SEOUL, Nov. 15 (Korea Bizwire) — The turnover rate of deposits in South Korea hit a near 32-year low in September, central bank data showed Thursday, indicating that money circulation is clogged in Asia’s fourth-largest economy.
The turnover rate of demand deposits came to 16.4 times for September, the lowest since January 1987, when the figure stood at 16.3, according to the data from the Bank of Korea (BOK).
The rate is calculated monthly by dividing the amount of withdrawals with the average account balance. A lower rate means fewer withdrawals, which signals that people are holding on to their cash instead of spending or investing.
The deposit turnover rate had been on the skids since flirting with 100 in 1999. The number rarely exceeded the 20 mark last year before dropping in September from 18.5 in August.

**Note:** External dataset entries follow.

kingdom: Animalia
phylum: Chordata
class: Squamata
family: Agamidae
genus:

The central bank said the September drop resulted from a temporary factor that the country’s fall harvest holiday led to a decrease in bank business days. The Chuseok holiday ran from Sept. 24-26 this year.
“Every year, the deposit turnover rate declines in the month on which the harvest holiday falls, as people tend to withdraw less money because banks are not open,” a BOK official said.
Market watchers, however, said that a more fundamental reason is people’s unwillingness to spend or invest money amid escalating uncertainty.
Investors rarely find promising investment vehicles due to a litany of unfavorable factors both at home and abroad, including U.S. rate hikes, a U.S.-Chinese trade dispute, a possible slowdown of the global economy, the possibility of a rate rise by the Bank of Korea and sluggish employment in South Korea, they said.